*** EXERCISE PASSAGE ***

Slow and steady wins the race
February 26, 2001,
The news that Springs and a private equity firm intend to buy out all other shareholders for $466.4 million and take the company private serves as a reminder that the industry is not necessarily the dinosaur it sometimes appears to be.
Now here comes Heartland Industrial Partners with an investment of $225 million and a corporate strategy to invest in, build and grow industrial companies in sectors that offer long-term growth potential. That's right: long-term growth potential-not a phrase that's been bandied about much lately in association with U.S. textiles production.
It's the kind of endorsement the industry solely needs.
Heartland also invests in industrial segments it sees as ripe for consolidation-a sure sign that the level of deal making at Springs is likely to be ratcheted up by several notches.
Which should make the sport of textile watching very interesting in the coming months, particularly as it concerns Springs vs. WestPoint Stevens. WestPoint, the larger of the two by about $80 million in annual sales, has long pursued the strategy of driving top line sales to grow the company. In 2000, it purchased CMI Industries' Chatham blanket business, giving it the capacity to produce woven cotton, acrylic and woolen blankets for the Ralph Lauren Home. WestPoint also cinched the deal to produce Ralph Lauren's bed pillows, mattress pads, feather beds, down comforters and coordinated bedding when the designer's license with Pillowtex officially expires this year. And WestPoint grabbed the Disney licensed business, which Springs bowed out of after a quarter century of production.
Under the new recapitalization deal with Heartland, Springs will need to take a page from WestPoint's book and pursue top-line growth more assiduously to deal with its debt. And that's going to require the sort of rapid growth that comes from acquisition.
Springs has historically proceeded more cautiously. The Close family members, descendants of the company's founders, hold 44 percent of the common stock and control roughly 73 percent of Springs' voting power. With the family's long-term interests at stake, the company has often moved more deliberately, and Springs has sometimes been drubbed for it.
Ironically, the years of judiciously controlled growth wound up positioning Springs as the more attractive investment candidate for Heartland. And whereas the more aggressive WestPoint Stevens spent a good chunk of 2000 looking for a buyer and a means to go private, it is ultimately Springs that will travel that road.
In this matter, anyway, the tortoise won the race.

*** End of EXERCISE PASSAGE ***
*** RECORDS ***

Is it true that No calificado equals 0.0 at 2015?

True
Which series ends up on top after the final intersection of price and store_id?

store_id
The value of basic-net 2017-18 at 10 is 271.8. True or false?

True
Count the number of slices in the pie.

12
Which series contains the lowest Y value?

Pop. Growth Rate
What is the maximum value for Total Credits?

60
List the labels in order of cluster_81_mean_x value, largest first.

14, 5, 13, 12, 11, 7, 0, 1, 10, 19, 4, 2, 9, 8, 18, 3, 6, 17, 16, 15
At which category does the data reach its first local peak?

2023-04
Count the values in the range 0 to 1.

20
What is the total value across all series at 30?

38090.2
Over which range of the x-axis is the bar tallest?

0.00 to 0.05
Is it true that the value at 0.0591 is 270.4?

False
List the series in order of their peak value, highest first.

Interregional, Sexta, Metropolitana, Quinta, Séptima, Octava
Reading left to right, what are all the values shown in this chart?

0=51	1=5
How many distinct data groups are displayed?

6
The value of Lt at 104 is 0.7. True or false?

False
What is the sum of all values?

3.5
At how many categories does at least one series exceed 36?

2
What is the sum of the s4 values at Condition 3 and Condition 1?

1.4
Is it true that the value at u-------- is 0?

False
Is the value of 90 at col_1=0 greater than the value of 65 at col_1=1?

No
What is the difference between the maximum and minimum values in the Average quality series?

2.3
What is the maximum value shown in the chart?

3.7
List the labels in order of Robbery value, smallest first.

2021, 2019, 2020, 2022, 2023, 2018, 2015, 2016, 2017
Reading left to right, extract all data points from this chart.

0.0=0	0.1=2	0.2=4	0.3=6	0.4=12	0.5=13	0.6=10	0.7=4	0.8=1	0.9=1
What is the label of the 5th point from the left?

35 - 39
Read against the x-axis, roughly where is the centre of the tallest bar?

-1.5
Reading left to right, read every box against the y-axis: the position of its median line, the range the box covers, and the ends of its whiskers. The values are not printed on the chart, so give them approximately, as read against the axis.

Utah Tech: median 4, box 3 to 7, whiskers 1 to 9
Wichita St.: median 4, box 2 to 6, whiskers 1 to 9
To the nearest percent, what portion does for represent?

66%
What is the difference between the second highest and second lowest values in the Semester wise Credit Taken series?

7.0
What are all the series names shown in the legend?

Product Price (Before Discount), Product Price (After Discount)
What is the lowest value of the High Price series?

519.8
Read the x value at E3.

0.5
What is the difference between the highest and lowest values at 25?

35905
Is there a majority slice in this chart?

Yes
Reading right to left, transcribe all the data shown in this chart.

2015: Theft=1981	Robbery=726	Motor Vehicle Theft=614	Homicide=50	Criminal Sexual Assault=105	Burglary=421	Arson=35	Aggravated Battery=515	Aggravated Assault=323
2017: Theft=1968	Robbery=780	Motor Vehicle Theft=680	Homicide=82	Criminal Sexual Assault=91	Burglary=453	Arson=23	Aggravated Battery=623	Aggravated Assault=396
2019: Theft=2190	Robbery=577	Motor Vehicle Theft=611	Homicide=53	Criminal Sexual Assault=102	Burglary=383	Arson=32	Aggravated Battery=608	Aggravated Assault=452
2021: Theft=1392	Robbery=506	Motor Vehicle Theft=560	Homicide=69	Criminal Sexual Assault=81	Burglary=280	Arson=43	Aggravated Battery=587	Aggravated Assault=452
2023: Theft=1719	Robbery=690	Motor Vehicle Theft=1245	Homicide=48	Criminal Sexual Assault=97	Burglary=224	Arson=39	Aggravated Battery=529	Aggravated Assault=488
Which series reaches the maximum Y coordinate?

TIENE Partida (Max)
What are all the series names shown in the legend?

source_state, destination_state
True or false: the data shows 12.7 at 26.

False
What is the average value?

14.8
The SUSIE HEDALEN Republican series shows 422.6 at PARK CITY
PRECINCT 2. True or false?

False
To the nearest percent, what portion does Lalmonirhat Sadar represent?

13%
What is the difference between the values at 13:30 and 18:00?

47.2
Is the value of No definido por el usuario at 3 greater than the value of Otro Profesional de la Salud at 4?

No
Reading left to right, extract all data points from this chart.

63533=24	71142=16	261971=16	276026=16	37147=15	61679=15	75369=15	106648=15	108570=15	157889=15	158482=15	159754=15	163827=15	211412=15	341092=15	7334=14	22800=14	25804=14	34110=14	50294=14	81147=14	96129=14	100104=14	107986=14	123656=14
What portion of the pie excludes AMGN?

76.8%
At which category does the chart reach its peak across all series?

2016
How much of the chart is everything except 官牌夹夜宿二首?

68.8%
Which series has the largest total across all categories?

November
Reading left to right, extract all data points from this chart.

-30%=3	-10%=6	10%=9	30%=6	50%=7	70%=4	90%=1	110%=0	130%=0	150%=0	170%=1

*** End of RECORDS ***

TASK INSTRUCTIONS:
1. Answer these questions using the article on Springs and WestPoint Stevens.
(a) How much is Heartland Industrial Partners investing?
(b) What percentage of the common stock do the Close family members hold?
(c) Which licensed business did Springs bow out of after a quarter century of production?
2. Reproduce the portion of the article on Springs and WestPoint Stevens starting with "Under the new" and going on through "drubbed for it.".
3. List every Ralph Lauren product that, according to the article on Springs and WestPoint Stevens, WestPoint cinched the deal to produce once the designer's license with Pillowtex expires.

RESPONSE LIST:
1.
(a) $225 million
(b) 44 percent
(c) The Disney licensed business

2.
Under the new recapitalization deal with Heartland, Springs will need to take a page from WestPoint's book and pursue top-line growth more assiduously to deal with its debt. And that's going to require the sort of rapid growth that comes from acquisition.
Springs has historically proceeded more cautiously. The Close family members, descendants of the company's founders, hold 44 percent of the common stock and control roughly 73 percent of Springs' voting power. With the family's long-term interests at stake, the company has often moved more deliberately, and Springs has sometimes been drubbed for it.

3.
- Bed pillows
- Mattress pads
- Feather beds
- Down comforters
- Coordinated bedding